• What to do: Your task is to repeat each record verbatim, exactly as it was written.
== Task inputs
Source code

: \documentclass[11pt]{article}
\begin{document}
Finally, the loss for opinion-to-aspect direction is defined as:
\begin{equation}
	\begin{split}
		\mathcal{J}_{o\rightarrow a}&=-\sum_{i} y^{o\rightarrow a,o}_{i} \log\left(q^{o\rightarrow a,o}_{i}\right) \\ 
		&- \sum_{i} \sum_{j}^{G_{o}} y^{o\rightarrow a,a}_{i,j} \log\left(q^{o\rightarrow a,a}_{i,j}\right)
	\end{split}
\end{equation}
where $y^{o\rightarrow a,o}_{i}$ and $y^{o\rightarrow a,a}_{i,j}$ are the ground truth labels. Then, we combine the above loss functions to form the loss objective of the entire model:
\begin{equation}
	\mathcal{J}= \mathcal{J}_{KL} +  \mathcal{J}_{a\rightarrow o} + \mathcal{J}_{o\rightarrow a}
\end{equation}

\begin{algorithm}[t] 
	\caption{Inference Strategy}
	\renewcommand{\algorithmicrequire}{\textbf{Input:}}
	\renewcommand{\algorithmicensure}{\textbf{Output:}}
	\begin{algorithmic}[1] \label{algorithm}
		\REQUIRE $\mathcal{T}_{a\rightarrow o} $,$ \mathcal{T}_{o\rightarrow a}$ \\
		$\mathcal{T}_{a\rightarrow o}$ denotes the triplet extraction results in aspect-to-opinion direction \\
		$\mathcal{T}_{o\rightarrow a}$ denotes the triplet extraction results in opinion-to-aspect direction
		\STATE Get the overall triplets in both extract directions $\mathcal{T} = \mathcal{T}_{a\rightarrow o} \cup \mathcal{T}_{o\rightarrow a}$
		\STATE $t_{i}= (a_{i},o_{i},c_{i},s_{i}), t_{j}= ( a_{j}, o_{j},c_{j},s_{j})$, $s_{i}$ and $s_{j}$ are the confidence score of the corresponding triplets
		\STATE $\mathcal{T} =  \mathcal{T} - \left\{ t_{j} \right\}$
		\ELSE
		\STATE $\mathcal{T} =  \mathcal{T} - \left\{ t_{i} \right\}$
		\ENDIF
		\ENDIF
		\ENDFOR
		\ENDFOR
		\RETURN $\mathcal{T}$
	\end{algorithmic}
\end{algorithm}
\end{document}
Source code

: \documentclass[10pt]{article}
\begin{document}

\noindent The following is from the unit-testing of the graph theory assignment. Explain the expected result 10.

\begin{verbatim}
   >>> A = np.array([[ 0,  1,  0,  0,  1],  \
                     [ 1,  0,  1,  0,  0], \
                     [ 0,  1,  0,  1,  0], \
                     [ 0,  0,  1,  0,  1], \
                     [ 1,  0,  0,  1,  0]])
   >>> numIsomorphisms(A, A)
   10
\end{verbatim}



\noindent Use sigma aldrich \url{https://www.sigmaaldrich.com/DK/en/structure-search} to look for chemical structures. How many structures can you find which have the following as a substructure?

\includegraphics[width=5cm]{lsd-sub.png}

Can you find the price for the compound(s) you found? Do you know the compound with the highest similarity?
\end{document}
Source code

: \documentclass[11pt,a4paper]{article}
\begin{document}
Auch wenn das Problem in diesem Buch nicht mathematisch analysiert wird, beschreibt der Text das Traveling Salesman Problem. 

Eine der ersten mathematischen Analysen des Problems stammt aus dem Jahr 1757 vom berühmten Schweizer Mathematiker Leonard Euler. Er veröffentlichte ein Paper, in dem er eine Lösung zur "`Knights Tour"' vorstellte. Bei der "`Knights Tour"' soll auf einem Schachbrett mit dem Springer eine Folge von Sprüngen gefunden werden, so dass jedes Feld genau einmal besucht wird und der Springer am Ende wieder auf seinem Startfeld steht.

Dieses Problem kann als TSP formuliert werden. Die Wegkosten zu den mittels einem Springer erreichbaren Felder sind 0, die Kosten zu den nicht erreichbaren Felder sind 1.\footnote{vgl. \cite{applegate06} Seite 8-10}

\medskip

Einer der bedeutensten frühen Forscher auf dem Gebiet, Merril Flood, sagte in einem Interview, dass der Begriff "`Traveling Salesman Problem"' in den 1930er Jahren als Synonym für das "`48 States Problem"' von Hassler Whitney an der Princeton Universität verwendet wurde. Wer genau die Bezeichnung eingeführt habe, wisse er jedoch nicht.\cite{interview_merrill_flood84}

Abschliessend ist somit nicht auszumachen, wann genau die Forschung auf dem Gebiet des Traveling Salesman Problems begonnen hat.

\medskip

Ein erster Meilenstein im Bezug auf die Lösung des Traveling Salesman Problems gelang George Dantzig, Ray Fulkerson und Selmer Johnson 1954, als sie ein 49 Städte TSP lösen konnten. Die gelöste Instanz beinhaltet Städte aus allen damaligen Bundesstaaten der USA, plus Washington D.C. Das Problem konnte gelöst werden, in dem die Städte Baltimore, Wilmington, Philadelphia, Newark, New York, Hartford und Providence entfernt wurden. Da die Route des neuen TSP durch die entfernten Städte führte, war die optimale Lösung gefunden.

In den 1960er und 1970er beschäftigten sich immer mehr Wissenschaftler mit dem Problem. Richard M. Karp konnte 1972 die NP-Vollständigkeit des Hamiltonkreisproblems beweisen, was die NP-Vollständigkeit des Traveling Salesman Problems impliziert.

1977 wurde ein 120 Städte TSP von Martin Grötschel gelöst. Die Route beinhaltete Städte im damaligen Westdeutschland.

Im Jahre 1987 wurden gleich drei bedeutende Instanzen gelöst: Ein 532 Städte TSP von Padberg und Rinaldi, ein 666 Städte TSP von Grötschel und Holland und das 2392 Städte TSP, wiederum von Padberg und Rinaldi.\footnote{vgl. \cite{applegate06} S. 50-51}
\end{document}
====
• Exercise response:
Source code

: \documentclass[11pt]{article}
\begin{document}
Finally, the loss for opinion-to-aspect direction is defined as:
\begin{equation}
	\begin{split}
		\mathcal{J}_{o\rightarrow a}&=-\sum_{i} y^{o\rightarrow a,o}_{i} \log\left(q^{o\rightarrow a,o}_{i}\right) \\ 
		&- \sum_{i} \sum_{j}^{G_{o}} y^{o\rightarrow a,a}_{i,j} \log\left(q^{o\rightarrow a,a}_{i,j}\right)
	\end{split}
\end{equation}
where $y^{o\rightarrow a,o}_{i}$ and $y^{o\rightarrow a,a}_{i,j}$ are the ground truth labels. Then, we combine the above loss functions to form the loss objective of the entire model:
\begin{equation}
	\mathcal{J}= \mathcal{J}_{KL} +  \mathcal{J}_{a\rightarrow o} + \mathcal{J}_{o\rightarrow a}
\end{equation}

\begin{algorithm}[t] 
	\caption{Inference Strategy}
	\renewcommand{\algorithmicrequire}{\textbf{Input:}}
	\renewcommand{\algorithmicensure}{\textbf{Output:}}
	\begin{algorithmic}[1] \label{algorithm}
		\REQUIRE $\mathcal{T}_{a\rightarrow o} $,$ \mathcal{T}_{o\rightarrow a}$ \\
		$\mathcal{T}_{a\rightarrow o}$ denotes the triplet extraction results in aspect-to-opinion direction \\
		$\mathcal{T}_{o\rightarrow a}$ denotes the triplet extraction results in opinion-to-aspect direction
		\STATE Get the overall triplets in both extract directions $\mathcal{T} = \mathcal{T}_{a\rightarrow o} \cup \mathcal{T}_{o\rightarrow a}$
		\STATE $t_{i}= (a_{i},o_{i},c_{i},s_{i}), t_{j}= ( a_{j}, o_{j},c_{j},s_{j})$, $s_{i}$ and $s_{j}$ are the confidence score of the corresponding triplets
		\STATE $\mathcal{T} =  \mathcal{T} - \left\{ t_{j} \right\}$
		\ELSE
		\STATE $\mathcal{T} =  \mathcal{T} - \left\{ t_{i} \right\}$
		\ENDIF
		\ENDIF
		\ENDFOR
		\ENDFOR
		\RETURN $\mathcal{T}$
	\end{algorithmic}
\end{algorithm}
\end{document}
Source code

: \documentclass[10pt]{article}
\begin{document}

\noindent The following is from the unit-testing of the graph theory assignment. Explain the expected result 10.

\begin{verbatim}
   >>> A = np.array([[ 0,  1,  0,  0,  1],  \
                     [ 1,  0,  1,  0,  0], \
                     [ 0,  1,  0,  1,  0], \
                     [ 0,  0,  1,  0,  1], \
                     [ 1,  0,  0,  1,  0]])
   >>> numIsomorphisms(A, A)
   10
\end{verbatim}



\noindent Use sigma aldrich \url{https://www.sigmaaldrich.com/DK/en/structure-search} to look for chemical structures. How many structures can you find which have the following as a substructure?

\includegraphics[width=5cm]{lsd-sub.png}

Can you find the price for the compound(s) you found? Do you know the compound with the highest similarity?
\end{document}
Source code

: \documentclass[11pt,a4paper]{article}
\begin{document}
Auch wenn das Problem in diesem Buch nicht mathematisch analysiert wird, beschreibt der Text das Traveling Salesman Problem. 

Eine der ersten mathematischen Analysen des Problems stammt aus dem Jahr 1757 vom berühmten Schweizer Mathematiker Leonard Euler. Er veröffentlichte ein Paper, in dem er eine Lösung zur "`Knights Tour"' vorstellte. Bei der "`Knights Tour"' soll auf einem Schachbrett mit dem Springer eine Folge von Sprüngen gefunden werden, so dass jedes Feld genau einmal besucht wird und der Springer am Ende wieder auf seinem Startfeld steht.

Dieses Problem kann als TSP formuliert werden. Die Wegkosten zu den mittels einem Springer erreichbaren Felder sind 0, die Kosten zu den nicht erreichbaren Felder sind 1.\footnote{vgl. \cite{applegate06} Seite 8-10}

\medskip

Einer der bedeutensten frühen Forscher auf dem Gebiet, Merril Flood, sagte in einem Interview, dass der Begriff "`Traveling Salesman Problem"' in den 1930er Jahren als Synonym für das "`48 States Problem"' von Hassler Whitney an der Princeton Universität verwendet wurde. Wer genau die Bezeichnung eingeführt habe, wisse er jedoch nicht.\cite{interview_merrill_flood84}

Abschliessend ist somit nicht auszumachen, wann genau die Forschung auf dem Gebiet des Traveling Salesman Problems begonnen hat.

\medskip

Ein erster Meilenstein im Bezug auf die Lösung des Traveling Salesman Problems gelang George Dantzig, Ray Fulkerson und Selmer Johnson 1954, als sie ein 49 Städte TSP lösen konnten. Die gelöste Instanz beinhaltet Städte aus allen damaligen Bundesstaaten der USA, plus Washington D.C. Das Problem konnte gelöst werden, in dem die Städte Baltimore, Wilmington, Philadelphia, Newark, New York, Hartford und Providence entfernt wurden. Da die Route des neuen TSP durch die entfernten Städte führte, war die optimale Lösung gefunden.

In den 1960er und 1970er beschäftigten sich immer mehr Wissenschaftler mit dem Problem. Richard M. Karp konnte 1972 die NP-Vollständigkeit des Hamiltonkreisproblems beweisen, was die NP-Vollständigkeit des Traveling Salesman Problems impliziert.

1977 wurde ein 120 Städte TSP von Martin Grötschel gelöst. Die Route beinhaltete Städte im damaligen Westdeutschland.

Im Jahre 1987 wurden gleich drei bedeutende Instanzen gelöst: Ein 532 Städte TSP von Padberg und Rinaldi, ein 666 Städte TSP von Grötschel und Holland und das 2392 Städte TSP, wiederum von Padberg und Rinaldi.\footnote{vgl. \cite{applegate06} S. 50-51}
\end{document}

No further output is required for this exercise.